How does one combine serious political thought about the impact of globalisation with diverse, international cinema? With the Globale film festival of course! Now in its eighth year, the festival sees 49 films packed into six days, with topics ranging from the fairness of organic foods to the Chilean miners’ rescue.
Der Prozess (The Trial, Apr 11, 18:00 Regenbogen Kino and Apr 13, 22:30 Eiszeit Kino 1 English subs), which received Best Documentary at the Viennale, kicks off the fest, exposing in disturbing detail the events surrounding the trial of 13 animal rights campaigners in Austria, charged according to an anti-terror/mafia law. Director Gerald Igor Hauzenberger takes the camera to the heart of the action, even when it might endanger those filming – prompting the viewer to question the fine lines between art and politics, and between protest and criminal activity.

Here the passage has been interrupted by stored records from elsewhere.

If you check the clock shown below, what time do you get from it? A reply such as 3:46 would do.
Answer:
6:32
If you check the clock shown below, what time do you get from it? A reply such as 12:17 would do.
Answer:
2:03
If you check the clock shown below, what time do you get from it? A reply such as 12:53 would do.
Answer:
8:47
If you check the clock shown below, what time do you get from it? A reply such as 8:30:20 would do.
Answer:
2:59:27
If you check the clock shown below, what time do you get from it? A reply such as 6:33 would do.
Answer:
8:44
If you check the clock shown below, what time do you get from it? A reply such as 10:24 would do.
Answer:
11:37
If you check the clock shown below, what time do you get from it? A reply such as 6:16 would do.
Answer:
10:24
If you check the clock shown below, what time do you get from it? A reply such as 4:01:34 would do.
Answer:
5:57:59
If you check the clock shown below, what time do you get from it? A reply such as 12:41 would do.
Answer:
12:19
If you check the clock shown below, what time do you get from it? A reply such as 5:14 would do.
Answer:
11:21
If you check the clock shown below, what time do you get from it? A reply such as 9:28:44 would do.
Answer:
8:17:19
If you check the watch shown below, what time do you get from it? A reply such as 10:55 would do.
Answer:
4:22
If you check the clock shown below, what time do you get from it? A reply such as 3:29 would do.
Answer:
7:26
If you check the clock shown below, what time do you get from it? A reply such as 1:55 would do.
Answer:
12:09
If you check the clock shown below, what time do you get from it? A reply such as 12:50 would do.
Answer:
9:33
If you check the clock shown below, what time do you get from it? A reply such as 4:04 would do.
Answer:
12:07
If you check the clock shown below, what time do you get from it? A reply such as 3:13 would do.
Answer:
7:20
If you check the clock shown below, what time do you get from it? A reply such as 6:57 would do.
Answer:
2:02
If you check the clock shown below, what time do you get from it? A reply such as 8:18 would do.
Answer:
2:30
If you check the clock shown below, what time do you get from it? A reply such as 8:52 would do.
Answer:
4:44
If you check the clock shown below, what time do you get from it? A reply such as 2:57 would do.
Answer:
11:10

Die Ausbildung (The Education, Apr 17, 18:30, Eiszeit Kino 1, German) screens as one of the only fiction films of the festival. The plot has the facade of simplicity: 20-year-old Jan struggles to please everyone – colleagues in a new job, a demanding mother and a love interest – but as these interests intertwine, director Dirk Lütter demonstrates with realism the increasingly complex situation among young professionals in Europe.
With 18 different awards and also dealing with one particular group’s struggle to obtain human rights in light of the law, Call Me Kuchu (Apr 12, 18:45, Eiszeit Kino 2, English with German subs) is the combined effort of a Brit, American and Moroccan, and definitely worth catching. For 90 minutes the documentary explores the motivations, sorrows and dreams of the Ugandan gay rights activist David Kato, taking on a poignant sadness after his brutal murder in the middle of filming in 2011.